Cell cycle inhibitor, p19INK4d, is up-regulated in cellular senescence triggered by camptothecin

SONZOGNI S.; VIDELA RICHARDSON G.; OGARA M.F.; CÁNEPA, E.T.; SCASSA, M. E.

Mar del Plata

Congreso; XLIII REUNION ANUAL DE LA SOCIEDAD ARGENTINA DE INVESTIGACION EN BIOQUIMICA Y BIOLOGIA MOLECULAR (SAIB); 2007

SOCIEDAD ARGENTINA DE INVESTIGACION EN BIOQUIMICA Y BIOLOGIA MOLECULAR (SAIB)

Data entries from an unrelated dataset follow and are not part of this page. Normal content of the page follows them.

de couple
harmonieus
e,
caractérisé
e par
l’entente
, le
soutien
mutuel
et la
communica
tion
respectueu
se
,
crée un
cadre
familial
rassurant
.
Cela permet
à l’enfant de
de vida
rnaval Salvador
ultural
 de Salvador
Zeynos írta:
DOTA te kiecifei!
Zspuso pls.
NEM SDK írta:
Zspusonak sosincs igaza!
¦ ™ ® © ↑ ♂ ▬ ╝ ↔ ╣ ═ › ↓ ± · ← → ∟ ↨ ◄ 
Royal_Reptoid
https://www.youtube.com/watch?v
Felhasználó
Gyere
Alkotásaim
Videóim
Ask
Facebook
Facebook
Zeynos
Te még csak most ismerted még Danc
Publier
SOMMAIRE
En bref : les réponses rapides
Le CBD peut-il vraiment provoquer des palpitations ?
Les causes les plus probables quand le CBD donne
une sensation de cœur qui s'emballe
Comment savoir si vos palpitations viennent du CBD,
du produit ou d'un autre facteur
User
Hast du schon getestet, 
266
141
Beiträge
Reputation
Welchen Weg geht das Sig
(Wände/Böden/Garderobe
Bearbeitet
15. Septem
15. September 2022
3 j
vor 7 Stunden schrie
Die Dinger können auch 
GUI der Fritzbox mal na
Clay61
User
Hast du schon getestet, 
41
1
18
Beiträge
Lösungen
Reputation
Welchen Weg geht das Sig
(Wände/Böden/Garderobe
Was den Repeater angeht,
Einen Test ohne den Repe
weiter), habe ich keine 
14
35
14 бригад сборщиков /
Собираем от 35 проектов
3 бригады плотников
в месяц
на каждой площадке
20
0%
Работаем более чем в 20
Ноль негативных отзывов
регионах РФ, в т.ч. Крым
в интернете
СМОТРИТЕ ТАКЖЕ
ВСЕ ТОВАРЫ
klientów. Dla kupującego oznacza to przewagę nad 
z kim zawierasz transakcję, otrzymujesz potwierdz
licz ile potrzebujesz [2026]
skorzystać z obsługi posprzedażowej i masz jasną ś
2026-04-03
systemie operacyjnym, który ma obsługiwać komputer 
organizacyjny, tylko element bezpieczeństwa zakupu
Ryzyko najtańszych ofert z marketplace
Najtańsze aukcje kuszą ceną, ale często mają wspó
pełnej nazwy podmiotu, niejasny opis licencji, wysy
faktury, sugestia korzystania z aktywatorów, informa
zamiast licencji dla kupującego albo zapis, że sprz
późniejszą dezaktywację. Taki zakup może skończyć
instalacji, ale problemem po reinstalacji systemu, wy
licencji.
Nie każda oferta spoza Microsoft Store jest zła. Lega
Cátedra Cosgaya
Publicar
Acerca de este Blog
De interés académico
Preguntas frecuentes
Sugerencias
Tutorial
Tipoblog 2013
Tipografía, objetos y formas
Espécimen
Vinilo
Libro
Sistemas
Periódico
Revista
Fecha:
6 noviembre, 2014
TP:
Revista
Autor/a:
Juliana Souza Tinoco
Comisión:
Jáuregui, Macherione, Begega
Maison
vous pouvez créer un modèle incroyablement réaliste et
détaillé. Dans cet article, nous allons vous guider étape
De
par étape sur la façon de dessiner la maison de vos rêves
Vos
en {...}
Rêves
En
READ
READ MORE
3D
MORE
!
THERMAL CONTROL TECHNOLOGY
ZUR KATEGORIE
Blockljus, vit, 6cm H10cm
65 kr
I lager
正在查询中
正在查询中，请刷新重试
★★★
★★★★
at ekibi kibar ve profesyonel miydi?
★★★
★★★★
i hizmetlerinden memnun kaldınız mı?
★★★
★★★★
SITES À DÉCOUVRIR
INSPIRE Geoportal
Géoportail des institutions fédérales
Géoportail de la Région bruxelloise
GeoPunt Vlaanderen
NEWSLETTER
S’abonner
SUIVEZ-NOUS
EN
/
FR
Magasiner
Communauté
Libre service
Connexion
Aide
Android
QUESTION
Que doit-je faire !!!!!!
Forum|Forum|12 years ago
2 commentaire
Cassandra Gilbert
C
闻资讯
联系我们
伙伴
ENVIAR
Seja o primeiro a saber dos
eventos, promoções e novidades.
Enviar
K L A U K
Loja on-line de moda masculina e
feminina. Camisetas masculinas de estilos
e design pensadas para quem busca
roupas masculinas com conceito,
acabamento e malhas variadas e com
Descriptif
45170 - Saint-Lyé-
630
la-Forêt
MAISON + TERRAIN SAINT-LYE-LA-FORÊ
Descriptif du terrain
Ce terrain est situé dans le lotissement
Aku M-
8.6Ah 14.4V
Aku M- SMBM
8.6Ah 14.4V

Cellular senescence is a state of stable cell cycle arrest triggered by stress strimuli. Disruption of DNA damage response prevents senescence and promotes transformation. Given the function of cyclin dependent kinase inhibitor, p19INK4d, in cell cycle arrest and DNA repair, the aim of this work is to elucidate if this protein is involved in this process. Senescence was induced with camptothecin. Treated cells exhibit characteristic of senescence such as flat and enlarged morphology, increase beta-galactosidase activity, cell cycle arrest and upregulation of p16INK4a and p21Cip1. Northern blot analyses show that p19 is uperegulated after camptothecin treatment in BHK cells. Levels of p19 peak at 12 h after camptothecin addition. This induction is dose dependent and starts at 20 nM. Reporter gene experiments with a construct harboring 2250 bp of p19 promoter indicate that camptothecin is acting at the transcriptional level. Abrogation of ATM kinase activity severely impairs genotoxic action. Transient expression assays with a mutagenized promoter construct reveal that up-regulation of transcription requires E2F. A significant increase in the percentage of cells undergoing senescence is observed in BHK stably overexpressing p19 when compared to wild type or p19 deficient counterparts. Our results suggest that p19 may influence the induction of senescence triggered by camptothecin.